====== Data shown ======
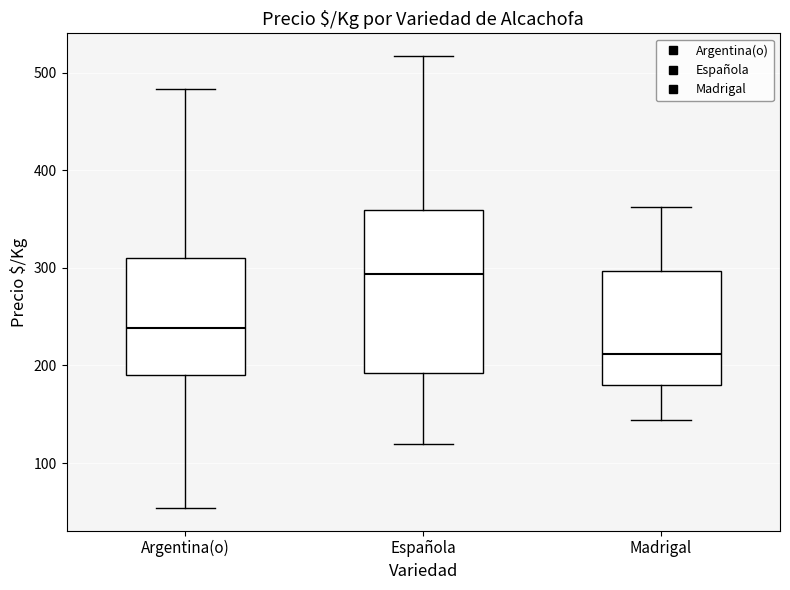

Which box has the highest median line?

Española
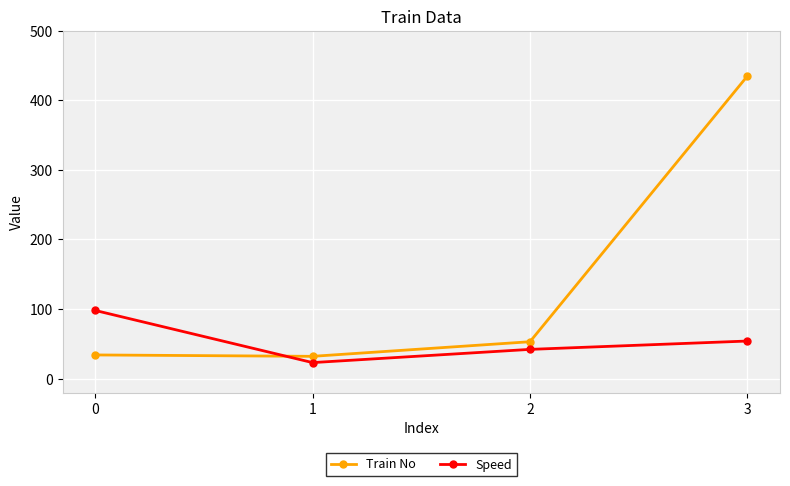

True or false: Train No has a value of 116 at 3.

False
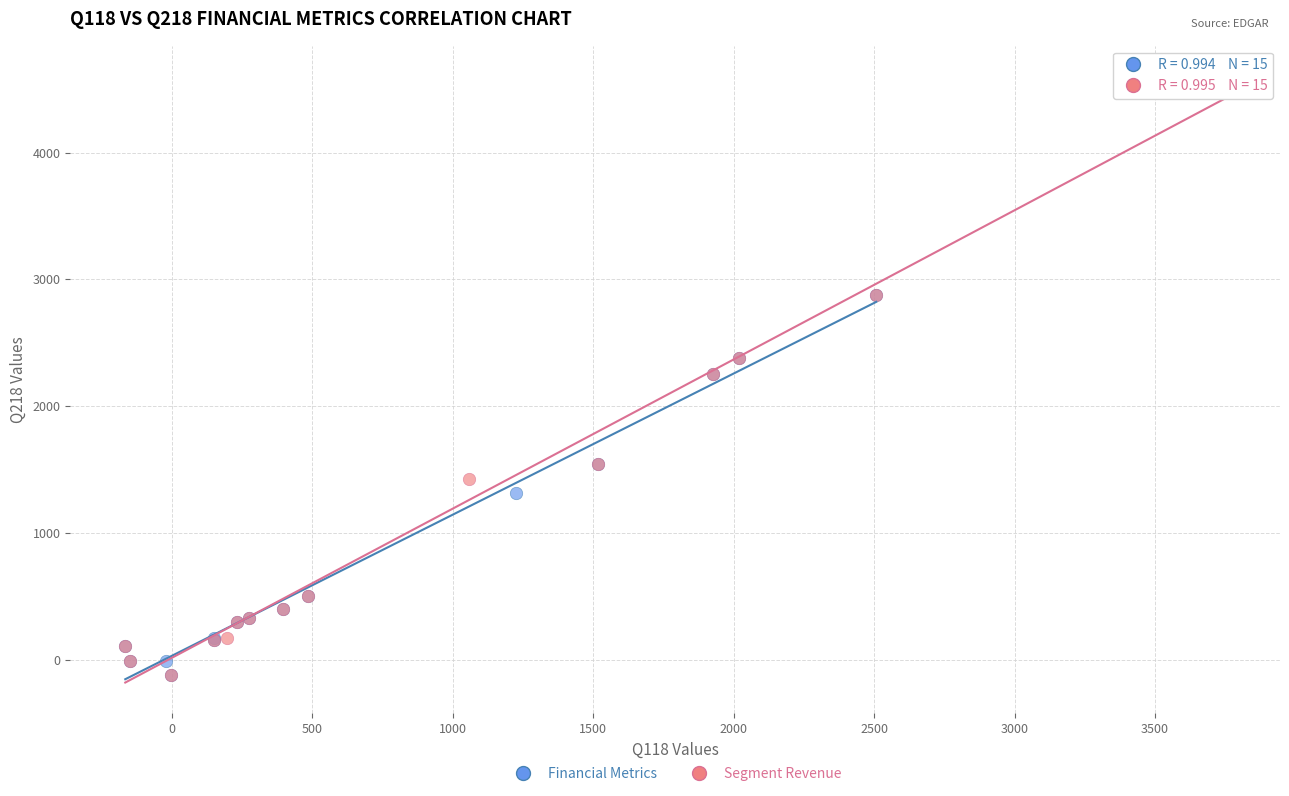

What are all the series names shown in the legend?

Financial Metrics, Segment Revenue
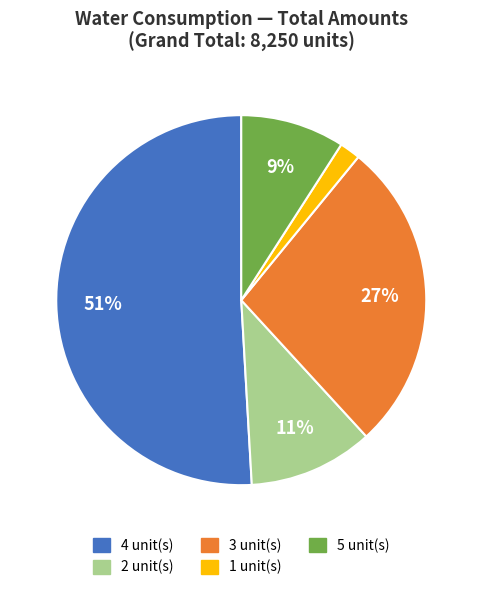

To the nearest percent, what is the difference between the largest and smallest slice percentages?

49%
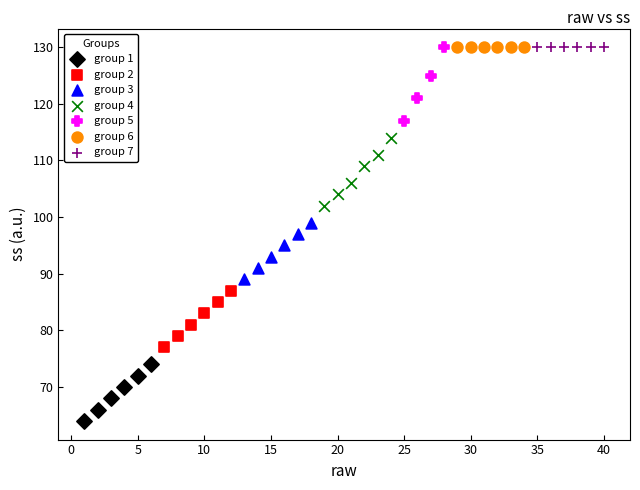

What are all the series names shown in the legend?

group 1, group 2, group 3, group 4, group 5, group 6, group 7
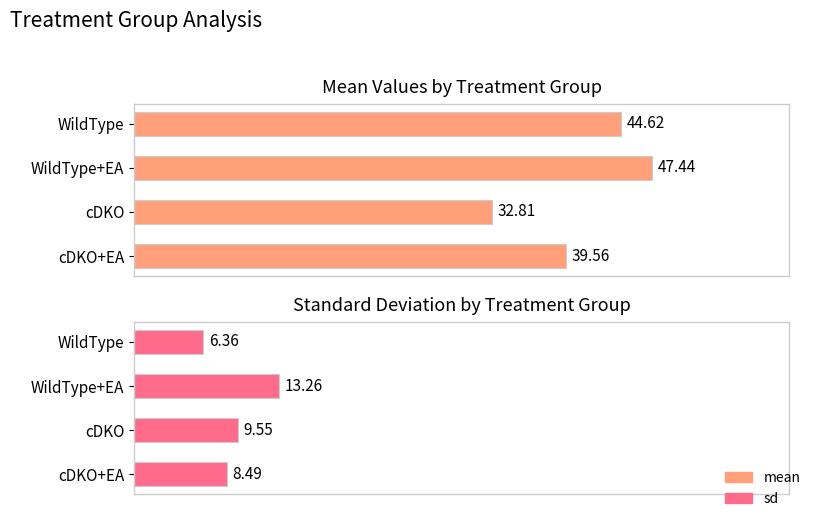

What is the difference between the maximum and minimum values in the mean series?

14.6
======
▶ **What the exercise asks**
Rewrite all the rows above, substituting "key" for "legend" and keeping everything else the same, with the pictures left out.

▶ **Solution for this task**
Which box has the highest median line?

Española

True or false: Train No has a value of 116 at 3.

False

What are all the series names shown in the key?

Financial Metrics, Segment Revenue

To the nearest percent, what is the difference between the largest and smallest slice percentages?

49%

What are all the series names shown in the key?

group 1, group 2, group 3, group 4, group 5, group 6, group 7

What is the difference between the maximum and minimum values in the mean series?

14.6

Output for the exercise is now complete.